- _Task brief_
Please return the records below exactly as they appear, leaving every picture out.

- _Given data_
____

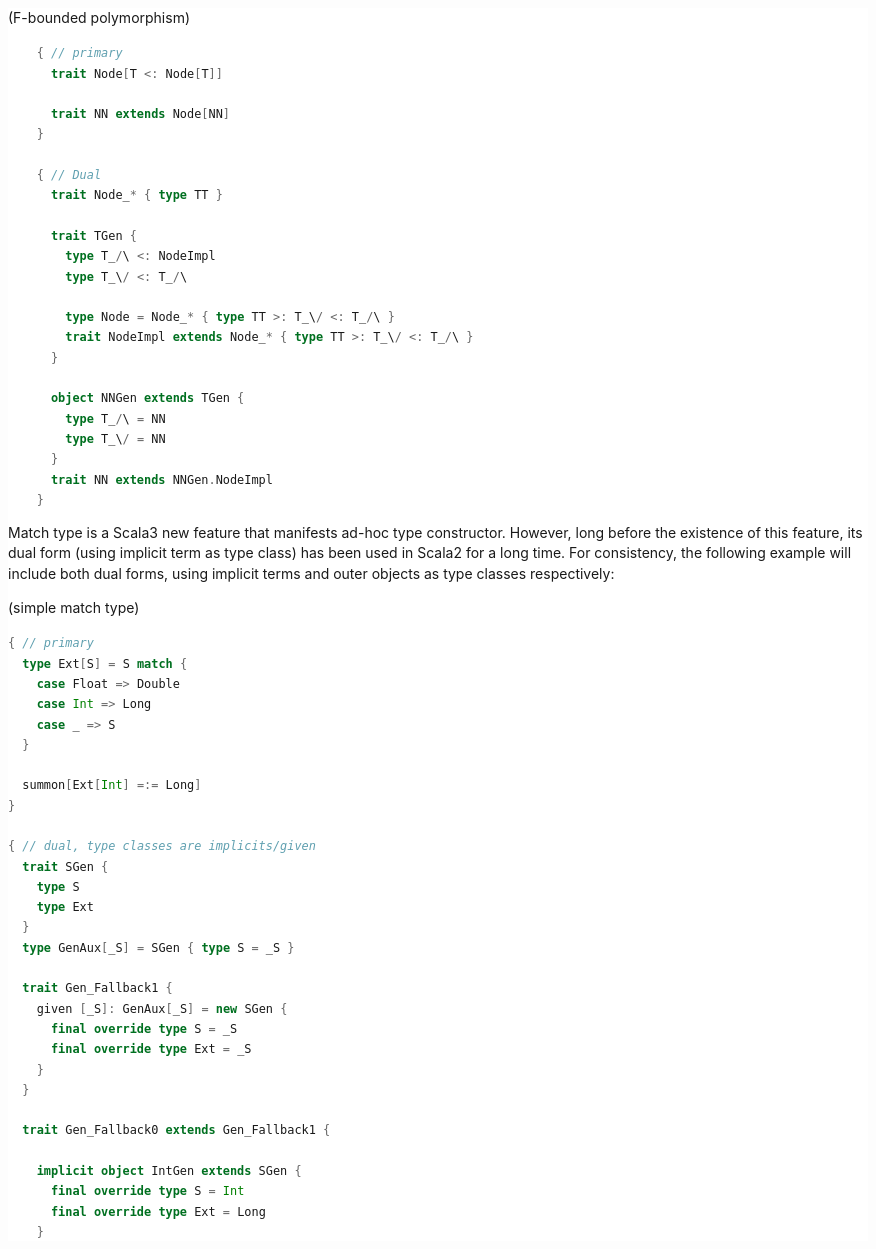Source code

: (F-bounded polymorphism)

```scala
    { // primary
      trait Node[T <: Node[T]]

      trait NN extends Node[NN]
    }

    { // Dual
      trait Node_* { type TT }

      trait TGen {
        type T_/\ <: NodeImpl
        type T_\/ <: T_/\

        type Node = Node_* { type TT >: T_\/ <: T_/\ }
        trait NodeImpl extends Node_* { type TT >: T_\/ <: T_/\ }
      }

      object NNGen extends TGen {
        type T_/\ = NN
        type T_\/ = NN
      }
      trait NN extends NNGen.NodeImpl
    }
```

Match type is a Scala3 new feature that manifests ad-hoc type constructor. However, long before the existence of this feature, its dual form (using implicit term as type class) has been used in Scala2 for a long time. For consistency, the following example will include both dual forms, using implicit terms and outer objects as type classes respectively:

(simple match type)

```scala
{ // primary  
  type Ext[S] = S match {  
    case Float => Double  
    case Int => Long  
    case _ => S  
  }  
  
  summon[Ext[Int] =:= Long]  
}  
  
{ // dual, type classes are implicits/given
  trait SGen {  
    type S  
    type Ext  
  }  
  type GenAux[_S] = SGen { type S = _S }  
  
  trait Gen_Fallback1 {  
    given [_S]: GenAux[_S] = new SGen {  
      final override type S = _S  
      final override type Ext = _S  
    }  
  }  
  
  trait Gen_Fallback0 extends Gen_Fallback1 {  
  
    implicit object IntGen extends SGen {  
      final override type S = Int  
      final override type Ext = Long  
    }  
```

____

- _Result of the task_
Source code

: (F-bounded polymorphism)

```scala
    { // primary
      trait Node[T <: Node[T]]

      trait NN extends Node[NN]
    }

    { // Dual
      trait Node_* { type TT }

      trait TGen {
        type T_/\ <: NodeImpl
        type T_\/ <: T_/\

        type Node = Node_* { type TT >: T_\/ <: T_/\ }
        trait NodeImpl extends Node_* { type TT >: T_\/ <: T_/\ }
      }

      object NNGen extends TGen {
        type T_/\ = NN
        type T_\/ = NN
      }
      trait NN extends NNGen.NodeImpl
    }
```

Match type is a Scala3 new feature that manifests ad-hoc type constructor. However, long before the existence of this feature, its dual form (using implicit term as type class) has been used in Scala2 for a long time. For consistency, the following example will include both dual forms, using implicit terms and outer objects as type classes respectively:

(simple match type)

```scala
{ // primary  
  type Ext[S] = S match {  
    case Float => Double  
    case Int => Long  
    case _ => S  
  }  
  
  summon[Ext[Int] =:= Long]  
}  
  
{ // dual, type classes are implicits/given
  trait SGen {  
    type S  
    type Ext  
  }  
  type GenAux[_S] = SGen { type S = _S }  
  
  trait Gen_Fallback1 {  
    given [_S]: GenAux[_S] = new SGen {  
      final override type S = _S  
      final override type Ext = _S  
    }  
  }  
  
  trait Gen_Fallback0 extends Gen_Fallback1 {  
  
    implicit object IntGen extends SGen {  
      final override type S = Int  
      final override type Ext = Long  
    }  
```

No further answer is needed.